The investigators defined preterm delivery as less than 37 weeks gestational age and SGA as weight less than the 10th percentile for age. They used multivariable logistic regression to identify preterm delivery risk factors after adjusting for known risk variables and accounting for dependence between multiple pregnancies in the same woman.
 
The database yielded 3236 live births from singleton pregnancies without vertical HIV transmission. Gestational age at birth was available for 2626 of those deliveries (in 2175 women), and 427 of those 2626 deliveries (16.26%) were preterm. That compares with an 8% preterm delivery rate across Canada.

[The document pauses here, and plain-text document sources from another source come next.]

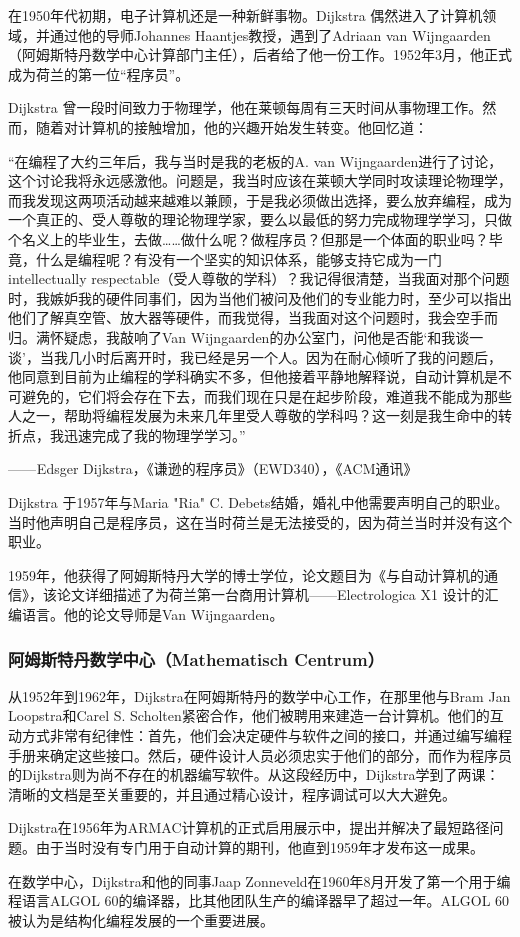 在1950年代初期，电子计算机还是一种新鲜事物。Dijkstra 偶然进入了计算机领域，并通过他的导师Johannes Haantjes教授，遇到了Adriaan van Wijngaarden（阿姆斯特丹数学中心计算部门主任），后者给了他一份工作。1952年3月，他正式成为荷兰的第一位“程序员”。  

Dijkstra 曾一段时间致力于物理学，他在莱顿每周有三天时间从事物理工作。然而，随着对计算机的接触增加，他的兴趣开始发生转变。他回忆道：  

“在编程了大约三年后，我与当时是我的老板的A. van Wijngaarden进行了讨论，这个讨论我将永远感激他。问题是，我当时应该在莱顿大学同时攻读理论物理学，而我发现这两项活动越来越难以兼顾，于是我必须做出选择，要么放弃编程，成为一个真正的、受人尊敬的理论物理学家，要么以最低的努力完成物理学学习，只做个名义上的毕业生，去做……做什么呢？做程序员？但那是一个体面的职业吗？毕竟，什么是编程呢？有没有一个坚实的知识体系，能够支持它成为一门 intellectually respectable（受人尊敬的学科）？我记得很清楚，当我面对那个问题时，我嫉妒我的硬件同事们，因为当他们被问及他们的专业能力时，至少可以指出他们了解真空管、放大器等硬件，而我觉得，当我面对这个问题时，我会空手而归。满怀疑虑，我敲响了Van Wijngaarden的办公室门，问他是否能‘和我谈一谈’，当我几小时后离开时，我已经是另一个人。因为在耐心倾听了我的问题后，他同意到目前为止编程的学科确实不多，但他接着平静地解释说，自动计算机是不可避免的，它们将会存在下去，而我们现在只是在起步阶段，难道我不能成为那些人之一，帮助将编程发展为未来几年里受人尊敬的学科吗？这一刻是我生命中的转折点，我迅速完成了我的物理学学习。”

—— Edsger Dijkstra，《谦逊的程序员》（EWD340），《ACM通讯》  

Dijkstra 于1957年与Maria "Ria" C. Debets结婚，婚礼中他需要声明自己的职业。当时他声明自己是程序员，这在当时荷兰是无法接受的，因为荷兰当时并没有这个职业。  

1959年，他获得了阿姆斯特丹大学的博士学位，论文题目为《与自动计算机的通信》，该论文详细描述了为荷兰第一台商用计算机——Electrologica X1 设计的汇编语言。他的论文导师是Van Wijngaarden。
\subsubsection{阿姆斯特丹数学中心（Mathematisch Centrum）}
从1952年到1962年，Dijkstra在阿姆斯特丹的数学中心工作，在那里他与Bram Jan Loopstra和Carel S. Scholten紧密合作，他们被聘用来建造一台计算机。他们的互动方式非常有纪律性：首先，他们会决定硬件与软件之间的接口，并通过编写编程手册来确定这些接口。然后，硬件设计人员必须忠实于他们的部分，而作为程序员的Dijkstra则为尚不存在的机器编写软件。从这段经历中，Dijkstra学到了两课：清晰的文档是至关重要的，并且通过精心设计，程序调试可以大大避免。

Dijkstra在1956年为ARMAC计算机的正式启用展示中，提出并解决了最短路径问题。由于当时没有专门用于自动计算的期刊，他直到1959年才发布这一成果。

在数学中心，Dijkstra和他的同事Jaap Zonneveld在1960年8月开发了第一个用于编程语言ALGOL 60的编译器，比其他团队生产的编译器早了超过一年。ALGOL 60被认为是结构化编程发展的一个重要进展。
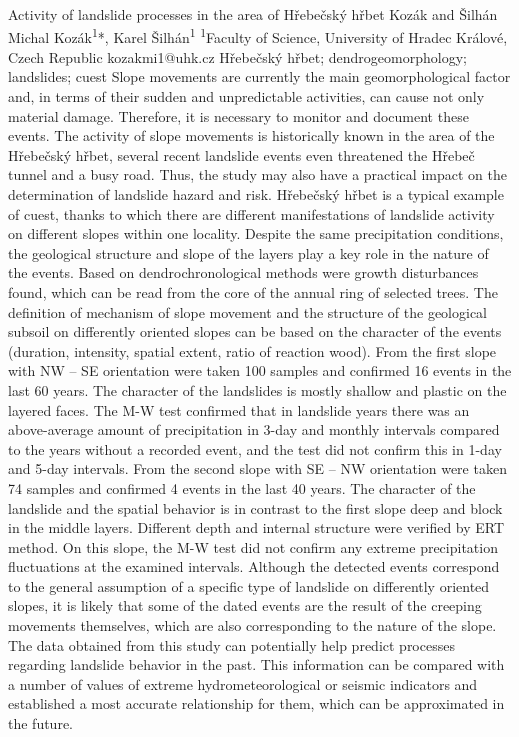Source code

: \abstract
{Activity of landslide processes in the area of Hřebečský hřbet} 
{Kozák and Šilhán} 
{Michal Kozák\textsuperscript{1}*, Karel Šilhán\textsuperscript{1}} 
{\POtag} 
{
\textsuperscript{1}Faculty of Science, University of Hradec Králové, Czech Republic
}
{kozakmi1@uhk.cz}  %
{Hřebečský hřbet; dendrogeomorphology; landslides; cuest}
{Slope movements are currently the main geomorphological factor and, in terms of their sudden and unpredictable activities, can cause not only material damage. Therefore, it is necessary to monitor and document these events. The activity of slope movements is historically known in the area of the Hřebečský hřbet, several recent landslide events even threatened the Hřebeč tunnel and a busy road. Thus, the study may also have a practical impact on the determination of landslide hazard and risk. Hřebečský hřbet is a typical example of cuest, thanks to which there are different manifestations of landslide activity on different slopes within one locality. Despite the same precipitation conditions, the geological structure and slope of the layers play a key role in the nature of the events. Based on dendrochronological methods were growth disturbances found, which can  be read from the core of the annual ring of selected trees. The definition of mechanism of slope movement and the structure of the geological subsoil on differently oriented slopes can be based on the character of the events (duration, intensity, spatial extent, ratio of reaction wood). From the first slope with NW -- SE orientation were taken 100 samples and confirmed 16 events in the last 60 years. The character of the landslides is mostly shallow and plastic on the layered faces. The M-W test confirmed that in landslide years there was an above-average amount of precipitation in 3-day and monthly intervals compared to the years without a recorded event, and the test did not confirm this in 1-day and 5-day intervals. From the second slope with SE -- NW orientation were taken 74 samples and confirmed 4 events in the last 40 years. The character of the landslide and the spatial behavior is in contrast to the first slope deep and block in the middle layers. Different depth and internal structure were verified by ERT method. On this slope, the M-W test did not confirm any extreme precipitation fluctuations at the examined intervals. Although the detected events correspond to the general assumption of a specific type of landslide on differently oriented slopes, it is likely that some of the dated events are the result of the creeping movements themselves, which are also corresponding to the nature of the slope. The data obtained from this study can potentially help predict processes regarding landslide behavior in the past. This information can be compared with a number of values of extreme hydrometeorological or seismic indicators and  established a most accurate relationship for them, which can be approximated in the future.
}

Among deliveries in HIV-positive women, 13% were at gestational age 32 to 36 weeks, 2% at 28 to 31 weeks, and 1% at fewer than 28 weeks. From 1987 through 2013, preterm delivery rates dropped from 18.7% in the early years to 13.5% in the middle years then rebounded to 18.0% in the most recent years. Overall SGA incidence was 20.48%.
 
Logistic regression analysis identified five independent predictors of preterm delivery at the following adjusted odds ratios (aOR):
 
-- Aboriginal race vs white: aOR 1.49, P = 0.029
-- Maternal injection drug use vs sexual HIV transmission: aOR 1.99, P < 0.001
-- No ART during pregnancy vs unboosted PI: aOR 1.61, P = 0.041
-- Boosted PI during pregnancy vs unboosted PI: aOR 1.54, P = 0.014
-- ART start at gestation weeks 21-27 vs weeks 13-20: aOR 3.17, P = 0.011
 
The researchers concluded that HIV-positive pregnant women in Canada have higher rates of preterm delivery and SGA neonates than women in the general population. They suggested that "a modifiable risk factor [for preterm delivery] may be the type of ART regimen used," since ritonavir-boosted PI regimens were associated with preterm delivery.
 
References
 
1. Kakkar F, Boucoiran I, Lee T, et al. High rates of preterm birth and small for gestational age in a cohort of HIV infected women in Canada: role of ritonavir boosted regimens? IDWeek 2014. October 8-12, 2014, Philadelphia. Abstract 1614.
 
2. Thorne C, Townsend CL. A new piece in the puzzle of antiretroviral therapy in pregnancy and preterm delivery risk. Clin Infect Dis. 2012;54:1361-1363.
 
3. Kourtis AP, Schmid CH, Jamieson DJ, Lau J. Use of antiretroviral therapy in pregnant HIV-infected women and the risk of premature delivery: a meta-analysis. AIDS. 2007;21:607-615.